- WORK TO BE COMPLETED: Return, from the material below, each line in which "газовых" occurs.

*** Opening of DATASET EXTRACT ***

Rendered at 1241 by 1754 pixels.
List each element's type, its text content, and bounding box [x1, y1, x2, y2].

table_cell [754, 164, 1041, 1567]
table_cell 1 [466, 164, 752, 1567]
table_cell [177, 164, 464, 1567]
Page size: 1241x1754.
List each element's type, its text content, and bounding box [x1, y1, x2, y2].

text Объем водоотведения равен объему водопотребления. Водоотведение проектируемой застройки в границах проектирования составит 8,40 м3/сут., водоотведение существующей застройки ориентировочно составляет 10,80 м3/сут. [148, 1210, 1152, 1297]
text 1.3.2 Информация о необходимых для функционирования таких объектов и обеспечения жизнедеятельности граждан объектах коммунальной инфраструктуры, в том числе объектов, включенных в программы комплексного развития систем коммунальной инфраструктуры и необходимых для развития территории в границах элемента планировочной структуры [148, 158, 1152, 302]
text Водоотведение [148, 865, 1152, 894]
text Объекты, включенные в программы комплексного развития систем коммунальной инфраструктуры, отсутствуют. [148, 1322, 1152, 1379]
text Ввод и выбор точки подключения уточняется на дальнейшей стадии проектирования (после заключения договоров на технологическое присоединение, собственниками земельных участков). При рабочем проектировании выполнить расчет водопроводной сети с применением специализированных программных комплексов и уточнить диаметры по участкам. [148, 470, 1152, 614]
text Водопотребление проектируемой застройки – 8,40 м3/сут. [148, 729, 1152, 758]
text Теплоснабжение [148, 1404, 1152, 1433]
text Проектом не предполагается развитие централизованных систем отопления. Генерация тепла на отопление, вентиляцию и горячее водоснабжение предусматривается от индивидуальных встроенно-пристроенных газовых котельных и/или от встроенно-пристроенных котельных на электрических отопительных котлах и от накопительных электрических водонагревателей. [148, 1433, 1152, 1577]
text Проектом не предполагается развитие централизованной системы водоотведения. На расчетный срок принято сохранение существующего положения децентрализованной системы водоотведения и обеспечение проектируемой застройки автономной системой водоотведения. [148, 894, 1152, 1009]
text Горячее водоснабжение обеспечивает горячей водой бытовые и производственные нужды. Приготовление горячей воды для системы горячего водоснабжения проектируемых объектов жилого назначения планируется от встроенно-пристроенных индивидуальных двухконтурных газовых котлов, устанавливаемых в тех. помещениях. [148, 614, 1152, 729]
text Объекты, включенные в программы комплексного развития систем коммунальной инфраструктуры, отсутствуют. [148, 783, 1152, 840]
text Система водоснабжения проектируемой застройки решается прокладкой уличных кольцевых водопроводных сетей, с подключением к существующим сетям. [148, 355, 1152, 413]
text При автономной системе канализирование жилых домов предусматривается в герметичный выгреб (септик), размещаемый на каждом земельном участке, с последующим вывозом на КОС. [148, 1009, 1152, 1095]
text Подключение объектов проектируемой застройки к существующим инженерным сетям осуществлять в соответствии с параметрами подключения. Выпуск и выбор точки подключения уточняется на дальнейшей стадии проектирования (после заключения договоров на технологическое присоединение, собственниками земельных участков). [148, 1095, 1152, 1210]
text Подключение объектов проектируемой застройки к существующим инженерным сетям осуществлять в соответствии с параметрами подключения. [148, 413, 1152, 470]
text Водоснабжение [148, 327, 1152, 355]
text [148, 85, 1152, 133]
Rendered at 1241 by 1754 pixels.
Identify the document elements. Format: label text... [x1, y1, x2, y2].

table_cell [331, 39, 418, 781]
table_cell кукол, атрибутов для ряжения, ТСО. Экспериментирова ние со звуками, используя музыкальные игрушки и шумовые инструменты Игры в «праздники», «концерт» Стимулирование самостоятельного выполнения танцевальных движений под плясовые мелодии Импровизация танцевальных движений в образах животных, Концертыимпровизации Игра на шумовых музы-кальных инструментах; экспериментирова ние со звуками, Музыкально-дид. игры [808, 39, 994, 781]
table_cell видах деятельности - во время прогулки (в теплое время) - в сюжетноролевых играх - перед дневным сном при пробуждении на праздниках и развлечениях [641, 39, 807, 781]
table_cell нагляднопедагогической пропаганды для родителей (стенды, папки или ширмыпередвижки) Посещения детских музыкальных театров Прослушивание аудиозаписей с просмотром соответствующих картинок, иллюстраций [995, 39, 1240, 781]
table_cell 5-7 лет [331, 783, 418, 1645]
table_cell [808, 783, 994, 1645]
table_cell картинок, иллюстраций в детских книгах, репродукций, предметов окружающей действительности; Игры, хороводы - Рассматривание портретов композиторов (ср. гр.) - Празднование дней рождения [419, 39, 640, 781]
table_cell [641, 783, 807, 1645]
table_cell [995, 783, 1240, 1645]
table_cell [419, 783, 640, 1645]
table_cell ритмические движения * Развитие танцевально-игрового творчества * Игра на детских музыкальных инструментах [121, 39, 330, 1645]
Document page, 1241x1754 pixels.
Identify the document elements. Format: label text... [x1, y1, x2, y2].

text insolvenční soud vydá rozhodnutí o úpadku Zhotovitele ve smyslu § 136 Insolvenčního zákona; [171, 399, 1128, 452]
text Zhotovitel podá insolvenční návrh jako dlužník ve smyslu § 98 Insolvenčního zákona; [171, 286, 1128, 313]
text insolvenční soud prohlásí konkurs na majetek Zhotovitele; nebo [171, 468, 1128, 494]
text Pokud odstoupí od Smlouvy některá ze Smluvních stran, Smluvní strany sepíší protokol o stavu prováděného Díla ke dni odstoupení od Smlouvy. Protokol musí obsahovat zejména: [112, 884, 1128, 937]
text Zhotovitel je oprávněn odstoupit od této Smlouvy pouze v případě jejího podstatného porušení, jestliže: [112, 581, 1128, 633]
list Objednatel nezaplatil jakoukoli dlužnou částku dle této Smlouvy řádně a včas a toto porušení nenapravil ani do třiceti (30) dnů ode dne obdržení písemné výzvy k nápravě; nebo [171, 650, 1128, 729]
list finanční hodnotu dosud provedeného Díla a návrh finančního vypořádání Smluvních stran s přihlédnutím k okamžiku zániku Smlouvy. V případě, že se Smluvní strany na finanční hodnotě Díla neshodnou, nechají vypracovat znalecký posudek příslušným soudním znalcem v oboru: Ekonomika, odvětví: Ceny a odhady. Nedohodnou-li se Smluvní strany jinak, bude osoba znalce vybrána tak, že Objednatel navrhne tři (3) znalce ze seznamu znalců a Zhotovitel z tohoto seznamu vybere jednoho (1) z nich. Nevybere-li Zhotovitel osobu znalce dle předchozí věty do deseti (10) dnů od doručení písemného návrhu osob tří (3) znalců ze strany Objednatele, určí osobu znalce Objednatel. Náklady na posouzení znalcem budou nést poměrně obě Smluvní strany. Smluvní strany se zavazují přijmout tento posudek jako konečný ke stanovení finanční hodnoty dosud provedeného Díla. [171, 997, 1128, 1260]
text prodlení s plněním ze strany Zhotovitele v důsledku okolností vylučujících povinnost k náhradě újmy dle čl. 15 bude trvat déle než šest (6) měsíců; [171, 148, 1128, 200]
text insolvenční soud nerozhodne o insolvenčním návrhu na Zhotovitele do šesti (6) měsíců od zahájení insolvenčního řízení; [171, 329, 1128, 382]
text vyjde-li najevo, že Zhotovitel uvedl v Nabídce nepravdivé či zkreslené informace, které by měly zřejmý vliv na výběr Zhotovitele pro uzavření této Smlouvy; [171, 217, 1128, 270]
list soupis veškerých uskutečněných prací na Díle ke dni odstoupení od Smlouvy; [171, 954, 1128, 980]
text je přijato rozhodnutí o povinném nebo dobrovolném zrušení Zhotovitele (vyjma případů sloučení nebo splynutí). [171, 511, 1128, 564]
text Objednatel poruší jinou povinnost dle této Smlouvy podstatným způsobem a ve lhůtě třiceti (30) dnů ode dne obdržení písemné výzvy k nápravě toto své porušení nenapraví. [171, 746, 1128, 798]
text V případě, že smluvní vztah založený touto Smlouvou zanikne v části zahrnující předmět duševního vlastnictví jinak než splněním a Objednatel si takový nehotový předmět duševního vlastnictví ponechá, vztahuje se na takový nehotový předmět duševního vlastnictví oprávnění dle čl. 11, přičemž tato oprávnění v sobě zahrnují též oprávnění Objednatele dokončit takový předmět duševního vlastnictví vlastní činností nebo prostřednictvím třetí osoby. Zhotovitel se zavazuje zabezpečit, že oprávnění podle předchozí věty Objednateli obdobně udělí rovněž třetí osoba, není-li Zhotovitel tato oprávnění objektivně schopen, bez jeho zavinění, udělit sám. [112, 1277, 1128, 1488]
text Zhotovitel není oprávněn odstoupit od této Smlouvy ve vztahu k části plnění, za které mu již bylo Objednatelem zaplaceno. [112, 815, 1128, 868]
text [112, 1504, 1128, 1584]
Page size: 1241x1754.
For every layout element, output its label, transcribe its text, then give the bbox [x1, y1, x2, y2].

*** Close of DATASET EXTRACT ***

- RESPONSE AREA:
text Проектом не предполагается развитие централизованных систем отопления. Генерация тепла на отопление, вентиляцию и горячее водоснабжение предусматривается от индивидуальных встроенно-пристроенных газовых котельных и/или от встроенно-пристроенных котельных на электрических отопительных котлах и от накопительных электрических водонагревателей. [148, 1433, 1152, 1577]
text Горячее водоснабжение обеспечивает горячей водой бытовые и производственные нужды. Приготовление горячей воды для системы горячего водоснабжения проектируемых объектов жилого назначения планируется от встроенно-пристроенных индивидуальных двухконтурных газовых котлов, устанавливаемых в тех. помещениях. [148, 614, 1152, 729]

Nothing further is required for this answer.